L’économiste Pape Demba Thiam critique vertement les interdictions d’exportation de matières premières regrettant qu’elles soient prises sans études au détriment de l’économie qui se délite comme en Guinée où l’ancien chef de la junte Moussa Dadis Camara avait interdit l’exportation de poissons et de tout autre produit de mer.
Par Pape Demba Thiam
TRIBUNE – Arrivé au pouvoir en Guinée par un coup d’état militaire, Moussa Dadis Camara a cru pouvoir nourrir ses populations, en interdisant l’exportation de poissons et de tout autre produit de mer
Dans sa tête de soldat qui contrôle et abuse des moyens de la violence, il s’était dit que si les produits halieutiques n’étaient plus exportés, les pêcheurs les braderaient pour nourrir les populations.
Les résultats directs de sa naïveté de politicien populiste ne se sont faits pas attendre :
1. Les pêcheurs ne sont plus partis en mer, parce que leurs activités étaient aussi préfinancés par des mareyeurs à qui ils revendaient leurs captures;
2. Les mareyeurs ont arrêté leurs activités qui consistaient à alimenter les marchés domestiques, les usines de traitement, les exportateurs, les femmes qui travaillaient les produits de pêche pour en faire des produits fumés et séchés etc.;
3. Les emplois ont été ainsi massivement détruits dans toutes les filières qui vivaient de la pêche;
4. Les micro-entreprises qui offraient des services non financiers à ces filières, comme le stockage en froid, la fourniture de glace et des caisses pour les captures, la réparation des filets de pêche, ont toutes été en cessation de paiements;
5. Les PME qui étaient impliquées dans les chaînes de valeurs et les chaînes logistiques sur les filières de la pêche ont été financièrement asphyxiées et ont fini par faire faillite;
6. Les importateurs de produits halieutiques de l’Ouest Africain Tropical ont cessé de référencer l’origine-Guinée auprès de leurs clients grossistes, demi-grossistes et détaillants ;
7. Le marché international s’est déshabitué aux produits halieutiques qui venaient de Guinée;
8. Investir dans toute activité liée à la pêche y est rapidement devenu un risque commercial, financier, économique et politique ;
9. Investir en Guinée était simplement devenu trop risqué pour les entrepreneurs locaux et étrangers ;
10. C’est ainsi qu’entre décembre 2008 et Janvier 2010, même des bailleurs de fonds comme la Banque Mondiale et l’Union Européenne ne pouvaient plus s’engager à financer des projets de développement qui touchaient les secteurs de la pêche en Guinée.

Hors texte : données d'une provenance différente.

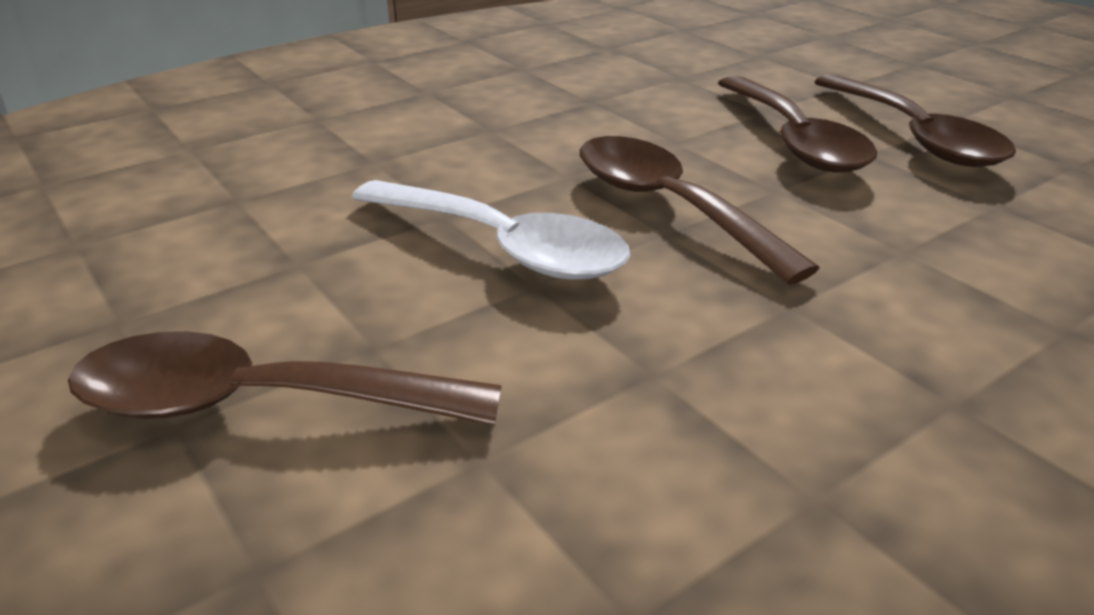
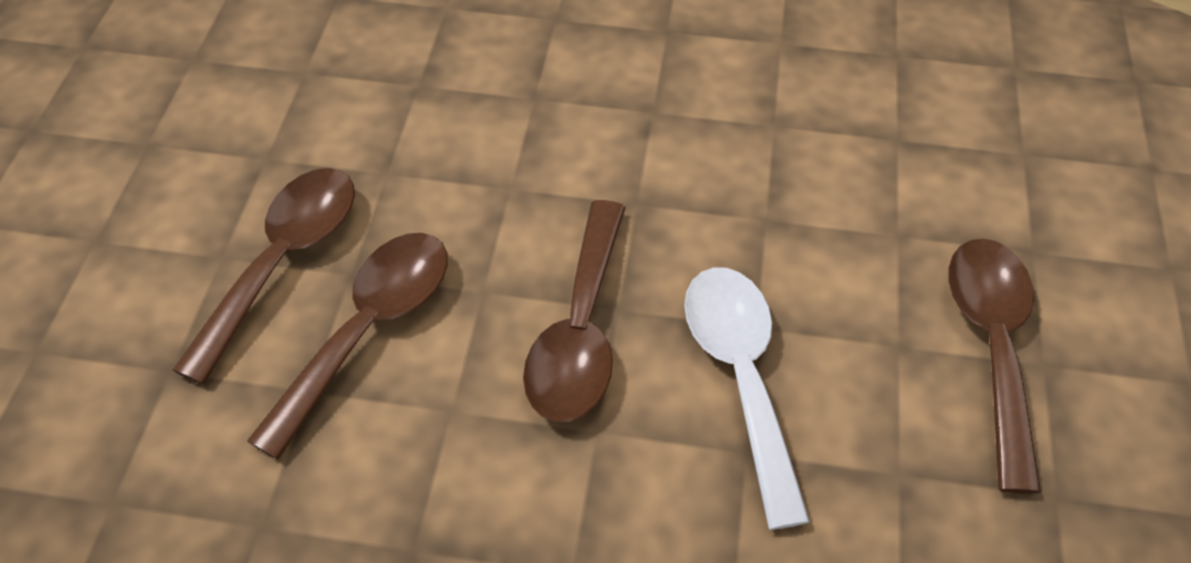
camera: 135 degrees left, 20 degrees up
(257, 403) = (991, 346): brown spoon -> brown spoon turned 135 degrees counterclockwise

11. En conséquence, il n’y avait plus d’investissements publics en infrastructures dans les secteurs liés à la pêche qui étaient et sont toujours, d’énormes réservoirs de sources de croissance intégrée, endogène et inclusive, qui permettraient de bâtir l’économie guinéenne sur ses forces.
12. Cette absence de politique d’infrastructures motivée par la transformation des lignes de production endogènes en chaînes de valeurs qui convergent vers des centres de croissance multipolaires pour créer des grappes économiques solidaires, continue de peser sur les populations Guinéennes qui s’appauvrissent davantage en étant assises sur des tas de richesses.
Ainsi donc, j’ai des urticaires, chaque fois que j’entends parler de prix administrés et d’interdiction d’exportation.